Dictionary of Visual Discourse
Paul Taylor, University Centre CroydonSandywell, B. (2011), Ashgate Publishing Limited. .......... In the age of the Internet, in which information and facts can be sourced almost instantly, it becomes questionable whether a ‘tome’ of over 700 pages dealing with idioms from ‘abschattungen’ to ‘zykt’, a lexicon of terms, fulfills a necessary or functional purpose. However, reassuringly, this book is also available as an e-book and ...
Publisher: Ashgate Publishing Limited
Publication date: 2011
ISBN: 978-1-4094-0188-9 (hardcover) 978-1-4094-0189-6 (e-book)
Price: £120.00 / £108.00 (e-book)
In the age of the Internet, in which information and facts can be sourced almost instantly, it becomes questionable whether a ‘tome’ of over 700 pages dealing with idioms from ‘abschattungen’ to ‘zykt’, a lexicon of terms, fulfills a necessary or functional purpose.
However, reassuringly, this book is also available as an e-book and the author perhaps defines the relevance of the printed word by quoting from Heinrich Heine, Emerson, Nietzsche and Gadamer as a preface to the introduction, and includes the aphorism ‘words have created the world ’, perhaps alluding to the value of the printed word in the form of a book? And it is in the introduction or prologue that the author excels in a series of short essays that define the parameters of the rest of the work by dealing with such seminal issues as, for instance, ‘Experience in a Thanatonic Age’, ‘Ritual to Political Aesthetics’, ’Re-inventing Visual Culture’, ‘Future Thought’ and other useful, more than sufficiently explained and referenced aspects of current cultural theory and language.
In these introductory passages Sandywell asks a series of questions such as ‘how should we reflect upon and understand the terms of vision?’ ‘Is it possible to disclose the hidden order behind the new visual culture?’ and ‘How, in other words, should we think the visual?’ These opening sections, and the addition of two further introductory chapters ‘Preview and Methodology’ and ‘Thematic Orientations’ further serve to define the purpose and functionality of a Dictionary of Terms. Both inform and explain wide ranging aspects of current thinking, the debates in visual culture and the philosophical deliberations that surround, and most importantly inform, the visual arts.
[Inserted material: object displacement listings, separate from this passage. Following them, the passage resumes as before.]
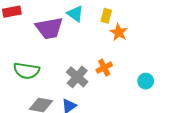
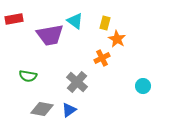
orange cross: (104, 68) -> (102, 58), moved
green semicircle: (26, 71) -> (28, 76), size x0.7

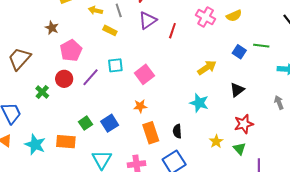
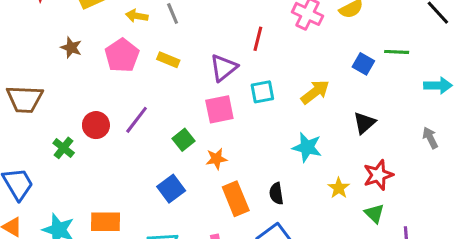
purple triangle: (148, 20) -> (224, 68), moved
yellow rectangle: (110, 30) -> (168, 60), moved
pink pentagon: (71, 50) -> (122, 55), moved
brown trapezoid: (19, 59) -> (25, 99), turned -125
cyan square: (115, 65) -> (262, 92), moved
pink square: (144, 74) -> (219, 109), turned 30
green square: (85, 123) -> (183, 140), moved
yellow star: (216, 141) -> (339, 188), moved

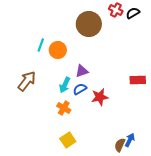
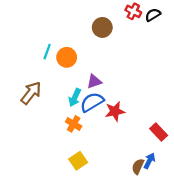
brown circle: (89, 24) -> (102, 27), size x0.7
red rectangle: (138, 80) -> (159, 132), moved, turned 49
blue semicircle: (80, 89) -> (92, 102), size x1.5

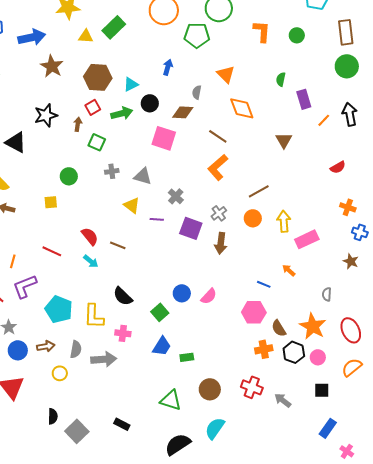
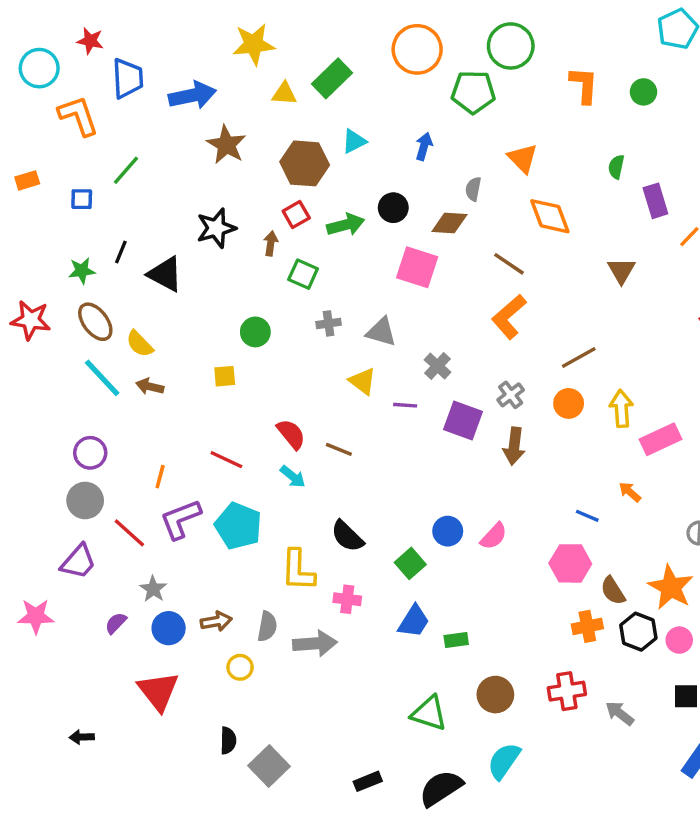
cyan triangle: (131, 84) -> (354, 141), moved
cyan pentagon: (59, 309) -> (238, 526), moved
red cross: (252, 387) -> (567, 691), turned -30
black rectangle: (122, 424) -> (368, 781), moved, turned -49

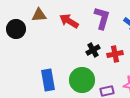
The bulk of this volume, over five hundred pages, forms the basis of any researcher’s quick reference for a multitude of dialectical knowledge, description of commonplace concepts, languages, cultures and sometimes obscure terms (as already mentioned ‘abschattungen’ to ‘zykt’) Each entry is authoritative and incorporates inter-textual links which, in the main, fully explore the concept, meaning and range of the topic. For instance, the entry on ‘Perception’ as a ‘many dimensional term’ (over five pages), cross references to ‘Epistemology: Idea: Representation: Sensation and Ideology’, ends with a lengthy quote from Sartre and suggestions for further research including ‘Perpectivism’ ‘Rashomon Effect’ and, for good measure, ‘abschattungen’. Via the Harvard system each entry engages the reader with an impressive bibliography (one hundred and eighty five pages) and sets a paradigm for good practice and further study, particularly useful for undergraduate students and other researchers.
However the entry on Structuralism (a mere one page) seems rather short, but nevertheless serves its purpose, with profuse referencing and recommendations in the generous and lengthy bibliography. For instance, there are thirteen references to Foucault’s published work although there is no entry that might have summarized his philosophy (but that of course would be more appropriately found in a dictionary of western philosophy or of modern thought?).
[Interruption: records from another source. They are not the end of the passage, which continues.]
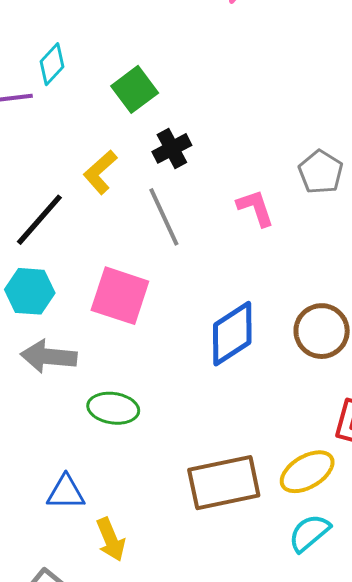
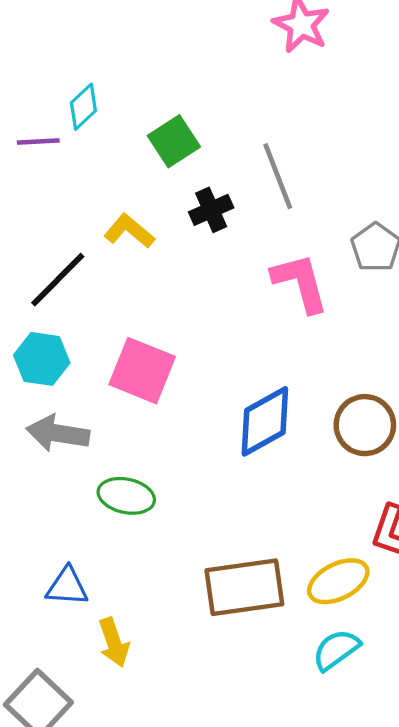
yellow L-shape: (100, 172) -> (129, 231), turned 78
pink L-shape: (256, 208) -> (300, 283), size x1.4
gray line: (164, 217) -> (278, 176), moved

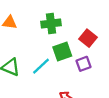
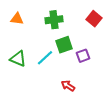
red square: (88, 38) -> (94, 19), moved

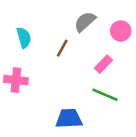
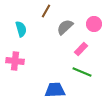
gray semicircle: (85, 22) -> (65, 27), moved
brown line: (62, 48) -> (46, 11), moved

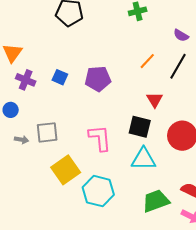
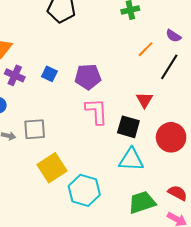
orange line: (147, 61) -> (146, 49), moved
pink L-shape: (100, 138) -> (96, 111), moved

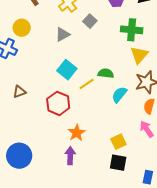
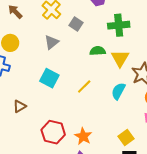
yellow triangle: (139, 55) -> (120, 58), moved
cyan square: (67, 70) -> (49, 78), moved
green semicircle: (106, 73) -> (98, 51), moved
red hexagon: (58, 103) -> (53, 132), moved

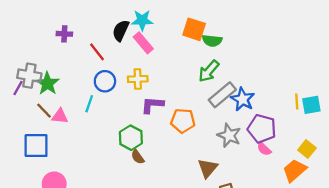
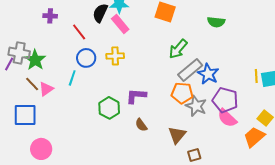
green semicircle: (212, 41) -> (216, 22), moved
purple L-shape: (152, 105) -> (136, 96), moved
pink triangle: (60, 116) -> (46, 89), turned -42
orange pentagon: (183, 121) -> (182, 93), moved
pink semicircle: (264, 149) -> (227, 118), size x1.5
brown semicircle: (138, 157) -> (141, 125), moved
Overall this work is an enjoyable experience, formative in constructing arguments and debates surrounding visual rhetoric, and where student, lecturer or researcher within the creative arts is challenged to find authoritative and easily understood explanations of discourse, commonly used in studio practice, tutorials and theoretical guidance.
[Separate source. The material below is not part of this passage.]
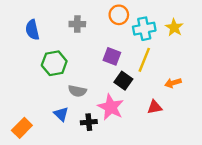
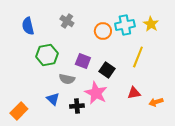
orange circle: (119, 15) -> (103, 31), moved
gray cross: (77, 24) -> (67, 21), turned 32
purple square: (112, 56) -> (83, 61), moved
yellow line: (144, 60) -> (138, 57), moved
orange arrow: (173, 83) -> (156, 102), moved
It more than provides understanding of the complexities and motivations of current academic thinking surrounding theoretical and academic discourse, as well as the visual culture engaged in everyday life. Also, as mentioned, the exhaustive bibliography serves in itself to inform and instigate further research as the reader delves into subject matter. This firmly places the work in the context of contemporary thought, working as an interdisciplinary guide to the vocabularies and grammar, the philosophical understanding, theories and other frameworks that are essential reading for practitioners and scholars in a wide range of creative disciplines, including art history, film, media and communication studies, sociology of visual culture.
It comes highly recommended as an addition to Art and Design libraries, but will find students, lecturers and researchers from a wider range of disciplines using it as essential reading. It stands as a lucid, intellectual, substantially comprehensive survey and academic contribution to contemporary thought in the field of visual studies, as well as a formidable contribution to the language of visual discourse.
Paul Taylor is Programme Leader: Art, Design & Media at University Centre Croydon.